I never thought lake Margery at Charlie Elliot produced monsters like that, 2 of the top 5 fish are out of that lake.


----------



## Old Dead River (May 3, 2014)

note one of sam's fish came in july ...


----------



## Coon Krazy (May 4, 2014)

Ive seen 2 over 15 come out of the Tussahaw resivor. Guess nobody reported them.


----------



## JRDIII (May 4, 2014)

So do the Eufala catches get credited on Alabama's list, too?


----------



## alexmlane (May 5, 2014)

JRDIII said:


> So do the Eufala catches get credited on Alabama's list, too?



 And would this be the same for West Point, Bartlett's Ferry, Goat Rock and Lake Oliver? (all border AL & GA)


----------



## blue76 (May 5, 2014)

Maybe Sam Taylor caught the same fish in a private pond over and over???


----------



## tween_the_banks (May 5, 2014)

I wonder if there is a list for each river in Georgia, heck, even creeks. Last year I saw a fellow pull a fish from a creek by the house that had to be over 5 lbs. The wife and I were going to take our daughter swimming and crawdad hunting and I walk under thebridge and see this guy in a panic trying to get the fish to the bank. At the time i figured he was catfishing and had hooked into a decent creek cat but when i saw the bass with a spinnerbait hanging out of its lip, I started panicking with him!

Do they keep tabs or lists on the creeks and rivers or do they just compile the catches into a freshwater list? I know lakes have lists...


----------



## blink (May 5, 2014)

Chastain Lake. cant fish in it anymore but i hear its full of big shad.


----------



## bobby07 (May 5, 2014)

I got property for sale on Montgomery lake if anybody wants some. I'll sell it cheap! Hadn't had a bite there in years.


----------



## riprap (May 5, 2014)

Raymond with the bb boom had made this list until the haterz pushed him down.


----------



## Crappie Dude (May 5, 2014)

Yes:

GON publishes a lake and river record each February issue, I believe....


----------



## F.A.R.R. (May 5, 2014)

WPrich said:


> I never thought lake Margery at Charlie Elliot produced monsters like that, 2 of the top 5 fish are out of that lake.

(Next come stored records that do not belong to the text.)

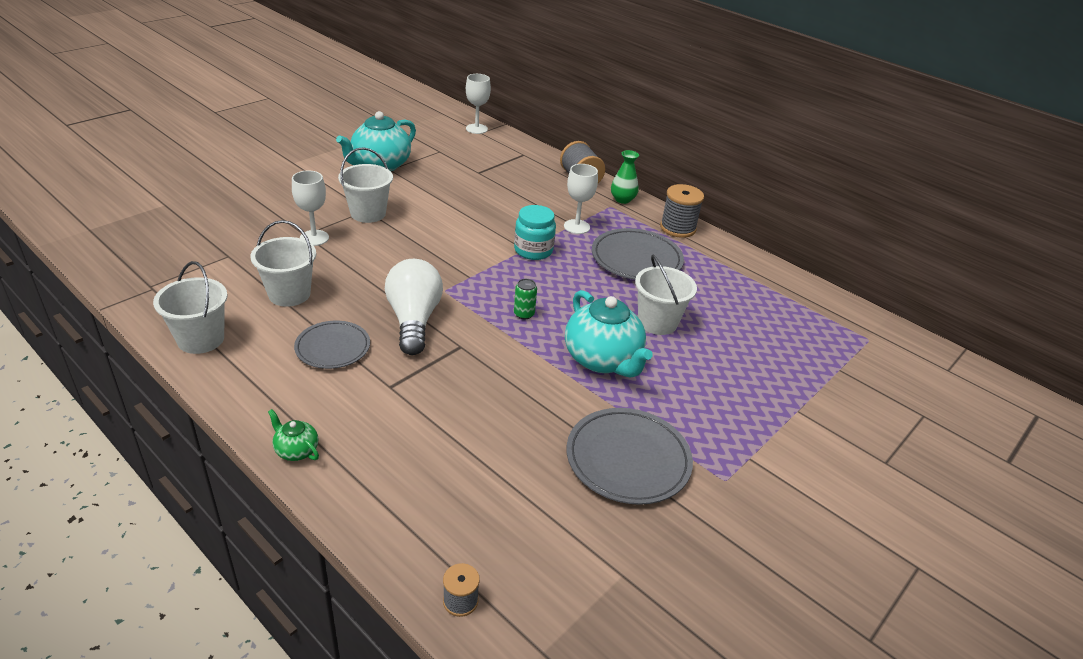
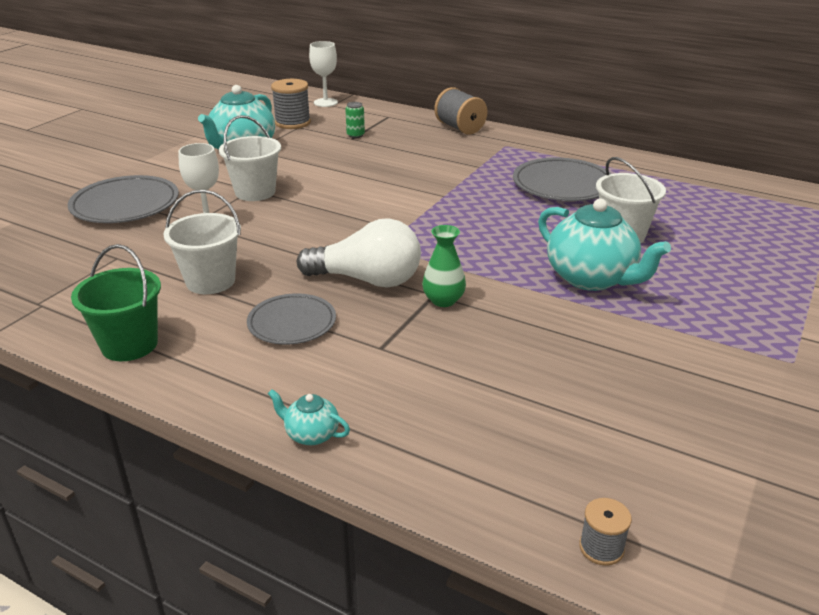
camera: 10 degrees left, 5 degrees down
(201, 339) = (129, 344): white bucket -> green bucket
(296, 450) = (311, 434): green teapot -> turquoise teapot
(414, 320) = (367, 280): white light bulb -> white light bulb turned 120 degrees clockwise
(524, 314) = (482, 252): green can -> green can (355, 135)
(533, 250) = (453, 195): turquoise jar -> none
(576, 227) = (484, 168): white goblet -> none
(622, 199) = (513, 138): green vase -> green vase (443, 300)
(628, 459) = (682, 364): grey plate -> grey plate (125, 205)
(677, 228) = (584, 152): grey spool -> grey spool (292, 123)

I'm pretty sure these where caught when it was still private.

There were some huge fish pulled out of there once the State started running it...but it has changed


----------



## 615groundpounder (May 6, 2014)

F.A.R.R. said:


> I'm pretty sure these where caught when it was still private.
> 
> There were some huge fish pulled out of there once the State started running it...but it has changed



The dam also had to be repaired after these fish were caught and the lake was drained.  It hasn't gotten back to what it once was.


----------



## Crappie Dude (May 6, 2014)

Blue 76:  Couldn't have been from the same lake.  If you look at the list Sam Taylor had to have atleast 3 honey holes because he has fish on that list from 3 counties (Taylor, Marion and Upson).


----------



## gsp754 (May 6, 2014)

That list is only as good as the people who report their catch, I know of 5 different bass caught in public water that would be on that list, all of them 15+lb bass. One of the 5 was caught this weekend. I would love to see a REAL list, but I don't blame anyone for not reporting their catch, i wouldnt either. Unless it's a new world record you have nothing to gain by advertising what you catch or kill.


----------